Crucifix de San Damiano - I (détail) |
Aujourd’hui nous sommes tentés de dire que l’Église n’est ni sainte, ni catholique [universelle]… L’histoire de l’Église est remplie d’humains corrompus. Nous pouvons comprendre l’horrible vision de Dante qui voyait monter dans la voiture de l’Église les prostituées de Babylone, et nous comprenons les terribles mots de Guillaume d’Auvergne (XIIIe siècle), qui affirmait que nous devrions trembler face à la perversion de l’Église : « L’Église n’est plus une épouse, mais un monstre effrayant, difforme et sauvage… »
La catholicité de l’Église nous semble tout aussi problématique que la sainteté. Les partis et les batailles ont divisé la tunique du Seigneur, ont divisé l’Église en de nombreuses Églises qui prétendent être, de manière plus ou moins vive, la seule vraie et unique Église. C’est la raison pour laquelle aujourd’hui l’Église est devenue pour de nombreuses personnes l’obstacle principal à la foi. On ne peut voir en elle que la lutte pour le pouvoir humain, le misérable théâtre de ceux qui, avec leurs affirmations, veulent absolutiser le christianisme officiel et paralyser le réel esprit du christianisme.

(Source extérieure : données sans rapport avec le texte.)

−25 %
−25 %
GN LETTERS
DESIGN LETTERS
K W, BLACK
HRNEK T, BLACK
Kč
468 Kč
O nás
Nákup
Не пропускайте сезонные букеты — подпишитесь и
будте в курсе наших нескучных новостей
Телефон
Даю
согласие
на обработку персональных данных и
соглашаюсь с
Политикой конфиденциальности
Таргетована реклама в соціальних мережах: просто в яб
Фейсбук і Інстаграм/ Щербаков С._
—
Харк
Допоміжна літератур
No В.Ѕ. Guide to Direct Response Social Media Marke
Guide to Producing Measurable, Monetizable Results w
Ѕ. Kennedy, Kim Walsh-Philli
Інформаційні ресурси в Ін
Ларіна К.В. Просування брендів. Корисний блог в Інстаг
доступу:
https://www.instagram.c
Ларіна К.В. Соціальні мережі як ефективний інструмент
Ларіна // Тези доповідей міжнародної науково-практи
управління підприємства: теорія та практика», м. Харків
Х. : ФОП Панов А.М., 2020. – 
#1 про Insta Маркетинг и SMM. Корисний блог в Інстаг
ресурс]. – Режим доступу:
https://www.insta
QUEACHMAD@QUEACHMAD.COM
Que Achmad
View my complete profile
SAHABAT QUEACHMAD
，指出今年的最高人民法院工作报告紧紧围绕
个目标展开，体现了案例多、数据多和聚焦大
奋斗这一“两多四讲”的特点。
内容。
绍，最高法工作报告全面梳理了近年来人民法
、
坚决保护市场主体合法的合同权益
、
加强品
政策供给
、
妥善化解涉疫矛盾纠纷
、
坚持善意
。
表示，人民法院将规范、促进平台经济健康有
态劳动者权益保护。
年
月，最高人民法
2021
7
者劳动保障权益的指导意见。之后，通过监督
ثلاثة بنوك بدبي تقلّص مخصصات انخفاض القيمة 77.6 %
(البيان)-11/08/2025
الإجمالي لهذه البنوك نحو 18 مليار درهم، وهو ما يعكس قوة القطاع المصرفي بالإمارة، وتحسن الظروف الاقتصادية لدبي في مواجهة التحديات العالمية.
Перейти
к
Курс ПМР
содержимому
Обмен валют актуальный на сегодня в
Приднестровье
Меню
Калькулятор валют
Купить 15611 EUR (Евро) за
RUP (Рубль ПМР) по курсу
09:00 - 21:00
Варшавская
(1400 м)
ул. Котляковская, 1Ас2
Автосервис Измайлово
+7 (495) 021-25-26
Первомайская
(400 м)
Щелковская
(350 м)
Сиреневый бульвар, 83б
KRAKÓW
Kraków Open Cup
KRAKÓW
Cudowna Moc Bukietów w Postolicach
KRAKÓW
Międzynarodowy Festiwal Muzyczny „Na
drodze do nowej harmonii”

Cette perception se base non seulement sur des raisons fondées, mais aussi sur des cœurs déçus et blessés qui ont vu leurs attentes s’effondrer.
(...) « Église sainte » ne sous-entend pas que chacun de ses membres est saint, immaculé. Le rêve d’une Église immaculée renaît à toutes les époques mais n’a pas sa place dans le Credo; en réalité les critiques les plus vives envers l’Église viennent de ce rêve irréaliste d’une Église immaculée. (...) La sainteté de l’Église est celle du Christ, pas la nôtre. Mais c’est toujours vraiment la sainteté du Seigneur qui se fait présente ici, et il choisit aussi et justement les mains sales des hommes comme réceptacle de sa présence.
L’idée selon laquelle l’Église ne se mêle pas au péché est une pensée simpliste et dualiste, qui présente une image idéale et noble, mais pas réelle. Ce qui était déjà perçu comme scandaleux dans la sainteté du Christ, aux yeux de ses contemporains, était qu’il ne faisait pas descendre le feu sur ceux qui étaient indignes et ne cherchait pas la pureté en séparant le blé de l’ivraie.
La sainteté de Jésus se manifestait précisément dans ses rencontres avec les pécheurs, qu’il attirait à lui, en complète communauté de destin avec les égarés, révélant ainsi ce qu’est la véritable sainteté : non pas une séparation mais une unification ; non pas un jugement mais un amour rédempteur.